GOAL OF THE EXERCISE: Count the lines in the rows below that contain the string "EditorView", treating case as significant, and give only the number.

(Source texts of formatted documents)
<<<<

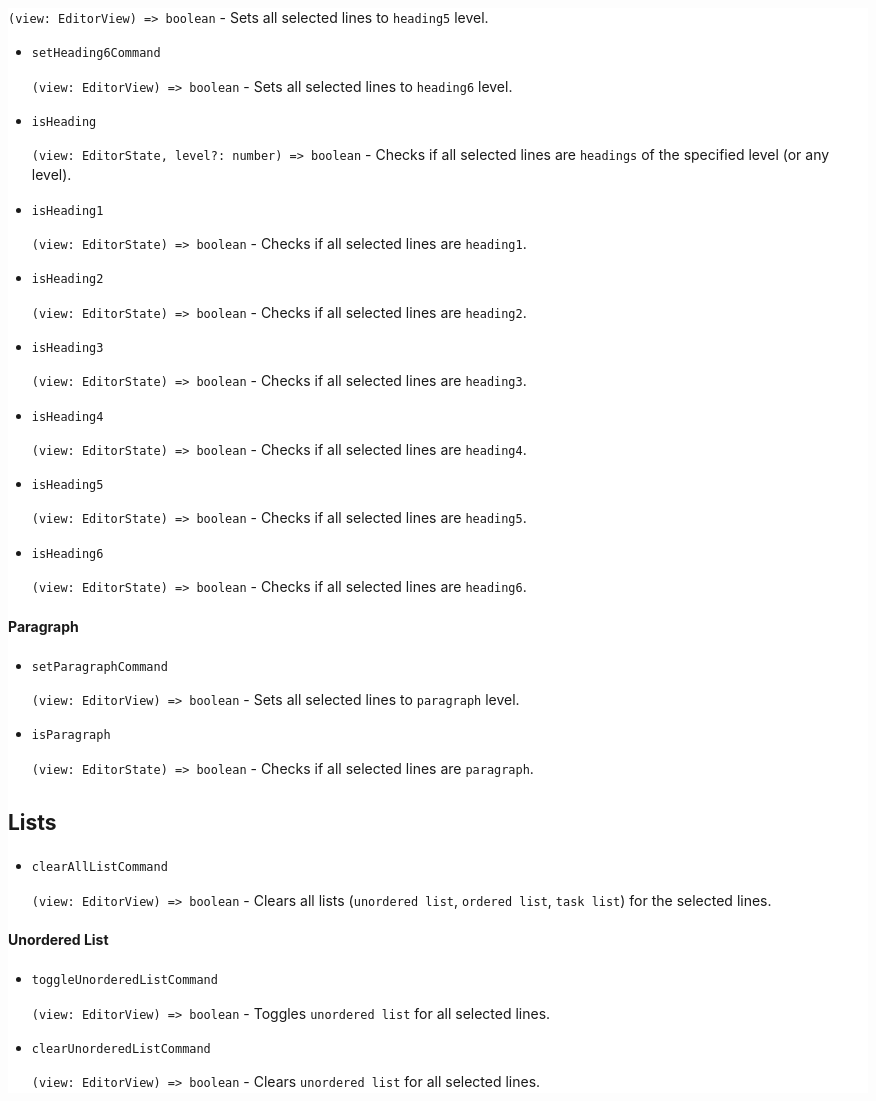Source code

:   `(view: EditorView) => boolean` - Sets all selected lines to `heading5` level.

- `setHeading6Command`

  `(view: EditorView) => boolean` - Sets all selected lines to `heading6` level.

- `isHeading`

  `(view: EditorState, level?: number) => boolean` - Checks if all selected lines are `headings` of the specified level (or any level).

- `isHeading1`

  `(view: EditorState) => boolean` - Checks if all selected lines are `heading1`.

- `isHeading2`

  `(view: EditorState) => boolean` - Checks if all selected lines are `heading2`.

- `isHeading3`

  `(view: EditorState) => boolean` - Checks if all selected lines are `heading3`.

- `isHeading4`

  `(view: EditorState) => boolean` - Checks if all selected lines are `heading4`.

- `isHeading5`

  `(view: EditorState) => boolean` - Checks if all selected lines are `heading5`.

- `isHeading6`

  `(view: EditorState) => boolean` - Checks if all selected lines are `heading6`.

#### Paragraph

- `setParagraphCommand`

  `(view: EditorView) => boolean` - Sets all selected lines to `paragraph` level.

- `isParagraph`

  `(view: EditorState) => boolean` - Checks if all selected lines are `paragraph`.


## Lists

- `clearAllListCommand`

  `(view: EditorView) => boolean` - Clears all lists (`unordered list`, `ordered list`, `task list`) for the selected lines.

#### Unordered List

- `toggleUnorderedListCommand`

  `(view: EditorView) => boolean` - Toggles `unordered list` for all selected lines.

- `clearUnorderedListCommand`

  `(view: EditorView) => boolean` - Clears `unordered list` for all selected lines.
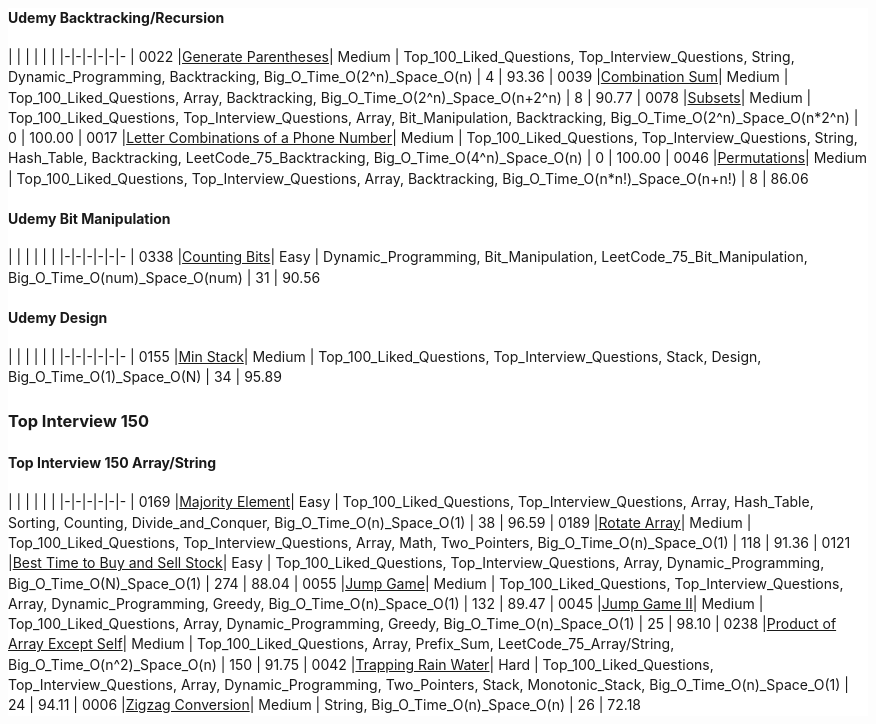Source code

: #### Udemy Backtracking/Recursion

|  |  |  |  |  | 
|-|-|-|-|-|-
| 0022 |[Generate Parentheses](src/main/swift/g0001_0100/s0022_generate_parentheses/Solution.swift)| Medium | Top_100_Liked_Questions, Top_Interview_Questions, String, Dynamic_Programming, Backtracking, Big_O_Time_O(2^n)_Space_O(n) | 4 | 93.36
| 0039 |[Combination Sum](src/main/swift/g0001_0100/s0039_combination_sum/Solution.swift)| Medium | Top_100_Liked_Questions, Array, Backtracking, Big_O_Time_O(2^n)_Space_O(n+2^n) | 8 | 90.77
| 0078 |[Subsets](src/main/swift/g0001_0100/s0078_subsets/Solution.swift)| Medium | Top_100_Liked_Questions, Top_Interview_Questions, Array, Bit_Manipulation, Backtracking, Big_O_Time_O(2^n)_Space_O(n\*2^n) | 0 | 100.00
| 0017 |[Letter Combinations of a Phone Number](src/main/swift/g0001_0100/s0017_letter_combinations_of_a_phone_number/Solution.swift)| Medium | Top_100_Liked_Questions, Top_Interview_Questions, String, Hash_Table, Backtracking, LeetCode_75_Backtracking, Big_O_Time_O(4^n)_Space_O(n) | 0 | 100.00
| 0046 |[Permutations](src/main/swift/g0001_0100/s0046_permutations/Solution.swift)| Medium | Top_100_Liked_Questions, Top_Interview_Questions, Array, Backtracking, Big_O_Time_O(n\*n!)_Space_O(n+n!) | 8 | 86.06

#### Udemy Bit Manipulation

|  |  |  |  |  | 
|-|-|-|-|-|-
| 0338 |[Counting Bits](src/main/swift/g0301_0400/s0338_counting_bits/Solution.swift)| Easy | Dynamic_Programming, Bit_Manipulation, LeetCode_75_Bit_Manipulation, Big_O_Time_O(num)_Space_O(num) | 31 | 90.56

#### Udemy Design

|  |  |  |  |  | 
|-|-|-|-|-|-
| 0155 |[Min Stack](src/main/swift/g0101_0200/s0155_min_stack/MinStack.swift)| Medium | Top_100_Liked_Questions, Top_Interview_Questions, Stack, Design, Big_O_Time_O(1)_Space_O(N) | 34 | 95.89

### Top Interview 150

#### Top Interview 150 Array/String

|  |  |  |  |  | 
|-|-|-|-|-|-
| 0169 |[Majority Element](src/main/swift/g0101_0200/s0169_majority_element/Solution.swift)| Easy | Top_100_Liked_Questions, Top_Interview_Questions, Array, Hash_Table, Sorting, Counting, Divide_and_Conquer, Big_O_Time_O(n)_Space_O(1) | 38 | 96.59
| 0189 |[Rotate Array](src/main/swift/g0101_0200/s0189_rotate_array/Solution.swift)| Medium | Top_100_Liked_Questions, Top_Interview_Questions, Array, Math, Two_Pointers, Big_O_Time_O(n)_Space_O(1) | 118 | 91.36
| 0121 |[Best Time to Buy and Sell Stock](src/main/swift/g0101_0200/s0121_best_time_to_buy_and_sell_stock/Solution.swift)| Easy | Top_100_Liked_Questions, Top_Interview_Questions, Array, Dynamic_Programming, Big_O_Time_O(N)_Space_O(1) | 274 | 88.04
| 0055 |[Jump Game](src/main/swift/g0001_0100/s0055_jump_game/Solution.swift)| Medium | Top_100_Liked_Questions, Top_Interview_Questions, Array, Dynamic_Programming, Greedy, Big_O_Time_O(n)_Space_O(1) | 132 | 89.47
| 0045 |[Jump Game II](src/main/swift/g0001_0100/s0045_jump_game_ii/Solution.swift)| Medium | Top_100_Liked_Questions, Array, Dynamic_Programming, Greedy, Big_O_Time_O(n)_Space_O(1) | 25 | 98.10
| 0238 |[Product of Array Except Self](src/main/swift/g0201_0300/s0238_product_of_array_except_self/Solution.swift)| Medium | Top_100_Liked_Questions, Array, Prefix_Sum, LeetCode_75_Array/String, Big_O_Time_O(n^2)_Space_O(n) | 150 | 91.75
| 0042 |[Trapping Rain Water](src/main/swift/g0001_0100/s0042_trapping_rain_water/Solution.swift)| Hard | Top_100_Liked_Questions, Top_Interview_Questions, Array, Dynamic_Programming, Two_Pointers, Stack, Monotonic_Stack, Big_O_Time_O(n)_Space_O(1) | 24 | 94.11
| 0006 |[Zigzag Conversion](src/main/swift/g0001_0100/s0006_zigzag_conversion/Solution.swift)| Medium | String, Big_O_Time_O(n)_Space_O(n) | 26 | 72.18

>>>>

RESPONSE AREA: 6